## Task objective
All entries below must be reproduced without a single change.

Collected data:
::::
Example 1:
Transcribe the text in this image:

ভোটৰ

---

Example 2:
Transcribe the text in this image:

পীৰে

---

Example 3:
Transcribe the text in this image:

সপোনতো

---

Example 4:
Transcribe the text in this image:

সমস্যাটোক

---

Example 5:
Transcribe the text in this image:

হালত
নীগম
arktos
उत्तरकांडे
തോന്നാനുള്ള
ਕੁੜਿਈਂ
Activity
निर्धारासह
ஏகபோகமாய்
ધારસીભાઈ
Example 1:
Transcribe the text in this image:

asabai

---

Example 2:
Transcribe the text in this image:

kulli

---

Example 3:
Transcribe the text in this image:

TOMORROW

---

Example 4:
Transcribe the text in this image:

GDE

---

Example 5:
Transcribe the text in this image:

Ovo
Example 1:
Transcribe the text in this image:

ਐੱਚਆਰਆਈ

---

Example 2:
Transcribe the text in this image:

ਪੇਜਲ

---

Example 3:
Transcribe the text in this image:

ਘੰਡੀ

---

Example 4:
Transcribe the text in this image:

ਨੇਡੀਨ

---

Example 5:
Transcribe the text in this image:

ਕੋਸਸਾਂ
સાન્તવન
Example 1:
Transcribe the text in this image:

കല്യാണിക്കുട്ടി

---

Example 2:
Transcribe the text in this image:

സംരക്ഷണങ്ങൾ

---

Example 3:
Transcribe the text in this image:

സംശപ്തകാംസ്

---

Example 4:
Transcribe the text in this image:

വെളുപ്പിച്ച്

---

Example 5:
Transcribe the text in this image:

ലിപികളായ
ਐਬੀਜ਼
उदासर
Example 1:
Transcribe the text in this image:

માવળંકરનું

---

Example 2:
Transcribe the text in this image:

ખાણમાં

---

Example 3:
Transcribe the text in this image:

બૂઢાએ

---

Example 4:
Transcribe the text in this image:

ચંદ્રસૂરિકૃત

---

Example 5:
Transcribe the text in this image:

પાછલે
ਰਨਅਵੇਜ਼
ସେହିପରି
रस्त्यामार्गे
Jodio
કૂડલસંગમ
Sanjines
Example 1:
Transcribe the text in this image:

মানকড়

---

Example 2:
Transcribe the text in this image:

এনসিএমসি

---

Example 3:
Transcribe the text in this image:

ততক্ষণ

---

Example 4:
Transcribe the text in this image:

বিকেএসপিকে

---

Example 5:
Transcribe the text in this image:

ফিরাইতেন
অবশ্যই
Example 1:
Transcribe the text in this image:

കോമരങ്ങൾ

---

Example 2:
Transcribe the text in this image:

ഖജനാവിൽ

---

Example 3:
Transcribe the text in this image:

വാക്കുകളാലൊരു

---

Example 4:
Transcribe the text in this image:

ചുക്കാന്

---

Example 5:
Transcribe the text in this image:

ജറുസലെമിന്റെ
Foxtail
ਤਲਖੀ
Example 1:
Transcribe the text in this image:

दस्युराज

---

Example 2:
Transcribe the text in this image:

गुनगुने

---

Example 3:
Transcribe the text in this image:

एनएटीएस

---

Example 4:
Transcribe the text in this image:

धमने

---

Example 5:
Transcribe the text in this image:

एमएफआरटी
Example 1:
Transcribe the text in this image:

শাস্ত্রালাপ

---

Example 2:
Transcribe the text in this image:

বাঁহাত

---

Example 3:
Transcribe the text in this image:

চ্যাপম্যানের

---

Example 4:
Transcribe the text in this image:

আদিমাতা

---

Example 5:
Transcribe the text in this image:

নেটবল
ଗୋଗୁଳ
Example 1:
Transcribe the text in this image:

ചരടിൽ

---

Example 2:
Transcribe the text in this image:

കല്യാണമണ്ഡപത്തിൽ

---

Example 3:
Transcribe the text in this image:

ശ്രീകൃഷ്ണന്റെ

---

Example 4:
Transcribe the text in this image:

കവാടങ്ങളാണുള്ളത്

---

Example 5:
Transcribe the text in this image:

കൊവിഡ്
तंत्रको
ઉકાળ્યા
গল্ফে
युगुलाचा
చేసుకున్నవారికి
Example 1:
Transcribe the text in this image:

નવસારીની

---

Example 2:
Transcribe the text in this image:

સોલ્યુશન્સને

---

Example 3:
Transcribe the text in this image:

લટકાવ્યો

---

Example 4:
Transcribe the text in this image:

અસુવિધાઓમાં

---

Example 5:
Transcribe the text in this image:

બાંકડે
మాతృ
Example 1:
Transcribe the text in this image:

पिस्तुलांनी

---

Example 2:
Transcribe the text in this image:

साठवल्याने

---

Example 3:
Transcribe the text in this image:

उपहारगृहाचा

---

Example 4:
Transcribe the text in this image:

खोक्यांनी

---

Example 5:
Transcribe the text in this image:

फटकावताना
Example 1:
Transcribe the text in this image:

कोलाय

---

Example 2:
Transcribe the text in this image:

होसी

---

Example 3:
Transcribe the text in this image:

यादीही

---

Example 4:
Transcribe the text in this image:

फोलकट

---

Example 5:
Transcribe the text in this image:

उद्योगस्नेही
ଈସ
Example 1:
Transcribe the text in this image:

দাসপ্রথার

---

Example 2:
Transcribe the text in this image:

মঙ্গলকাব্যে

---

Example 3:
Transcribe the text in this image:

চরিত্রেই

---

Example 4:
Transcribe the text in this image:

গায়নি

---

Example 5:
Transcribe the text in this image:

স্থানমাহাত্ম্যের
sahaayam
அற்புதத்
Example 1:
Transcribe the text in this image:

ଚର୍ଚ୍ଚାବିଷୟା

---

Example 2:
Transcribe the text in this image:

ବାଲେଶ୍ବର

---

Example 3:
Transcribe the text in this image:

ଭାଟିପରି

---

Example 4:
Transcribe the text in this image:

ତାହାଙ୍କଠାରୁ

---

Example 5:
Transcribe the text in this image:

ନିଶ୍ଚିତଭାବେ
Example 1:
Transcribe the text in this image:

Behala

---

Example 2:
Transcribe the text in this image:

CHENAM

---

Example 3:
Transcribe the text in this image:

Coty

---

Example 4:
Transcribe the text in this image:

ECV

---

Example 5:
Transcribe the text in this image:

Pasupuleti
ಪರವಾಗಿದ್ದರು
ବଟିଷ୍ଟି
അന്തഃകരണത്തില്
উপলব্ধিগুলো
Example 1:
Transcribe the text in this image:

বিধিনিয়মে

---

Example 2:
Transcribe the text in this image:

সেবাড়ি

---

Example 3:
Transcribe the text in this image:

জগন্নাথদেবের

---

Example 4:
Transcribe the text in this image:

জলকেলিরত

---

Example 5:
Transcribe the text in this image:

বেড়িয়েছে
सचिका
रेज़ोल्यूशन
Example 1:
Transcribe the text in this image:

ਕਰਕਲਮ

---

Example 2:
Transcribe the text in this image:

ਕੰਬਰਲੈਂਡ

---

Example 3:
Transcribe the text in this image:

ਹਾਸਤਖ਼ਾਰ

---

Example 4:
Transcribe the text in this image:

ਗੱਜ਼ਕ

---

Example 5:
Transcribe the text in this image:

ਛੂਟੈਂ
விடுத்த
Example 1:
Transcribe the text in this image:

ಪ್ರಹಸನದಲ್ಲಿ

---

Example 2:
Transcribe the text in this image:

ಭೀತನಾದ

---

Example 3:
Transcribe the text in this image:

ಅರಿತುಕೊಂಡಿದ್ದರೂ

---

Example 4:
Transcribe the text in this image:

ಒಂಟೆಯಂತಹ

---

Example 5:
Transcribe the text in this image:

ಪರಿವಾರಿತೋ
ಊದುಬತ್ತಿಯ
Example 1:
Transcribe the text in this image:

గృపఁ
::::
## Output of the task
Example 1:
Transcribe the text in this image:

ভোটৰ

---

Example 2:
Transcribe the text in this image:

পীৰে

---

Example 3:
Transcribe the text in this image:

সপোনতো

---

Example 4:
Transcribe the text in this image:

সমস্যাটোক

---

Example 5:
Transcribe the text in this image:

হালত
নীগম
arktos
उत्तरकांडे
തോന്നാനുള്ള
ਕੁੜਿਈਂ
Activity
निर्धारासह
ஏகபோகமாய்
ધારસીભાઈ
Example 1:
Transcribe the text in this image:

asabai

---

Example 2:
Transcribe the text in this image:

kulli

---

Example 3:
Transcribe the text in this image:

TOMORROW

---

Example 4:
Transcribe the text in this image:

GDE

---

Example 5:
Transcribe the text in this image:

Ovo
Example 1:
Transcribe the text in this image:

ਐੱਚਆਰਆਈ

---

Example 2:
Transcribe the text in this image:

ਪੇਜਲ

---

Example 3:
Transcribe the text in this image:

ਘੰਡੀ

---

Example 4:
Transcribe the text in this image:

ਨੇਡੀਨ

---

Example 5:
Transcribe the text in this image:

ਕੋਸਸਾਂ
સાન્તવન
Example 1:
Transcribe the text in this image:

കല്യാണിക്കുട്ടി

---

Example 2:
Transcribe the text in this image:

സംരക്ഷണങ്ങൾ

---

Example 3:
Transcribe the text in this image:

സംശപ്തകാംസ്

---

Example 4:
Transcribe the text in this image:

വെളുപ്പിച്ച്

---

Example 5:
Transcribe the text in this image:

ലിപികളായ
ਐਬੀਜ਼
उदासर
Example 1:
Transcribe the text in this image:

માવળંકરનું

---

Example 2:
Transcribe the text in this image:

ખાણમાં

---

Example 3:
Transcribe the text in this image:

બૂઢાએ

---

Example 4:
Transcribe the text in this image:

ચંદ્રસૂરિકૃત

---

Example 5:
Transcribe the text in this image:

પાછલે
ਰਨਅਵੇਜ਼
ସେହିପରି
रस्त्यामार्गे
Jodio
કૂડલસંગમ
Sanjines
Example 1:
Transcribe the text in this image:

মানকড়

---

Example 2:
Transcribe the text in this image:

এনসিএমসি

---

Example 3:
Transcribe the text in this image:

ততক্ষণ

---

Example 4:
Transcribe the text in this image:

বিকেএসপিকে

---

Example 5:
Transcribe the text in this image:

ফিরাইতেন
অবশ্যই
Example 1:
Transcribe the text in this image:

കോമരങ്ങൾ

---

Example 2:
Transcribe the text in this image:

ഖജനാവിൽ

---

Example 3:
Transcribe the text in this image:

വാക്കുകളാലൊരു

---

Example 4:
Transcribe the text in this image:

ചുക്കാന്

---

Example 5:
Transcribe the text in this image:

ജറുസലെമിന്റെ
Foxtail
ਤਲਖੀ
Example 1:
Transcribe the text in this image:

दस्युराज

---

Example 2:
Transcribe the text in this image:

गुनगुने

---

Example 3:
Transcribe the text in this image:

एनएटीएस

---

Example 4:
Transcribe the text in this image:

धमने

---

Example 5:
Transcribe the text in this image:

एमएफआरटी
Example 1:
Transcribe the text in this image:

শাস্ত্রালাপ

---

Example 2:
Transcribe the text in this image:

বাঁহাত

---

Example 3:
Transcribe the text in this image:

চ্যাপম্যানের

---

Example 4:
Transcribe the text in this image:

আদিমাতা

---

Example 5:
Transcribe the text in this image:

নেটবল
ଗୋଗୁଳ
Example 1:
Transcribe the text in this image:

ചരടിൽ

---

Example 2:
Transcribe the text in this image:

കല്യാണമണ്ഡപത്തിൽ

---

Example 3:
Transcribe the text in this image:

ശ്രീകൃഷ്ണന്റെ

---

Example 4:
Transcribe the text in this image:

കവാടങ്ങളാണുള്ളത്

---

Example 5:
Transcribe the text in this image:

കൊവിഡ്
तंत्रको
ઉકાળ્યા
গল্ফে
युगुलाचा
చేసుకున్నవారికి
Example 1:
Transcribe the text in this image:

નવસારીની

---

Example 2:
Transcribe the text in this image:

સોલ્યુશન્સને

---

Example 3:
Transcribe the text in this image:

લટકાવ્યો

---

Example 4:
Transcribe the text in this image:

અસુવિધાઓમાં

---

Example 5:
Transcribe the text in this image:

બાંકડે
మాతృ
Example 1:
Transcribe the text in this image:

पिस्तुलांनी

---

Example 2:
Transcribe the text in this image:

साठवल्याने

---

Example 3:
Transcribe the text in this image:

उपहारगृहाचा

---

Example 4:
Transcribe the text in this image:

खोक्यांनी

---

Example 5:
Transcribe the text in this image:

फटकावताना
Example 1:
Transcribe the text in this image:

कोलाय

---

Example 2:
Transcribe the text in this image:

होसी

---

Example 3:
Transcribe the text in this image:

यादीही

---

Example 4:
Transcribe the text in this image:

फोलकट

---

Example 5:
Transcribe the text in this image:

उद्योगस्नेही
ଈସ
Example 1:
Transcribe the text in this image:

দাসপ্রথার

---

Example 2:
Transcribe the text in this image:

মঙ্গলকাব্যে

---

Example 3:
Transcribe the text in this image:

চরিত্রেই

---

Example 4:
Transcribe the text in this image:

গায়নি

---

Example 5:
Transcribe the text in this image:

স্থানমাহাত্ম্যের
sahaayam
அற்புதத்
Example 1:
Transcribe the text in this image:

ଚର୍ଚ୍ଚାବିଷୟା

---

Example 2:
Transcribe the text in this image:

ବାଲେଶ୍ବର

---

Example 3:
Transcribe the text in this image:

ଭାଟିପରି

---

Example 4:
Transcribe the text in this image:

ତାହାଙ୍କଠାରୁ

---

Example 5:
Transcribe the text in this image:

ନିଶ୍ଚିତଭାବେ
Example 1:
Transcribe the text in this image:

Behala

---

Example 2:
Transcribe the text in this image:

CHENAM

---

Example 3:
Transcribe the text in this image:

Coty

---

Example 4:
Transcribe the text in this image:

ECV

---

Example 5:
Transcribe the text in this image:

Pasupuleti
ಪರವಾಗಿದ್ದರು
ବଟିଷ୍ଟି
അന്തഃകരണത്തില്
উপলব্ধিগুলো
Example 1:
Transcribe the text in this image:

বিধিনিয়মে

---

Example 2:
Transcribe the text in this image:

সেবাড়ি

---

Example 3:
Transcribe the text in this image:

জগন্নাথদেবের

---

Example 4:
Transcribe the text in this image:

জলকেলিরত

---

Example 5:
Transcribe the text in this image:

বেড়িয়েছে
सचिका
रेज़ोल्यूशन
Example 1:
Transcribe the text in this image:

ਕਰਕਲਮ

---

Example 2:
Transcribe the text in this image:

ਕੰਬਰਲੈਂਡ

---

Example 3:
Transcribe the text in this image:

ਹਾਸਤਖ਼ਾਰ

---

Example 4:
Transcribe the text in this image:

ਗੱਜ਼ਕ

---

Example 5:
Transcribe the text in this image:

ਛੂਟੈਂ
விடுத்த
Example 1:
Transcribe the text in this image:

ಪ್ರಹಸನದಲ್ಲಿ

---

Example 2:
Transcribe the text in this image:

ಭೀತನಾದ

---

Example 3:
Transcribe the text in this image:

ಅರಿತುಕೊಂಡಿದ್ದರೂ

---

Example 4:
Transcribe the text in this image:

ಒಂಟೆಯಂತಹ

---

Example 5:
Transcribe the text in this image:

ಪರಿವಾರಿತೋ
ಊದುಬತ್ತಿಯ
Example 1:
Transcribe the text in this image:

గృపఁ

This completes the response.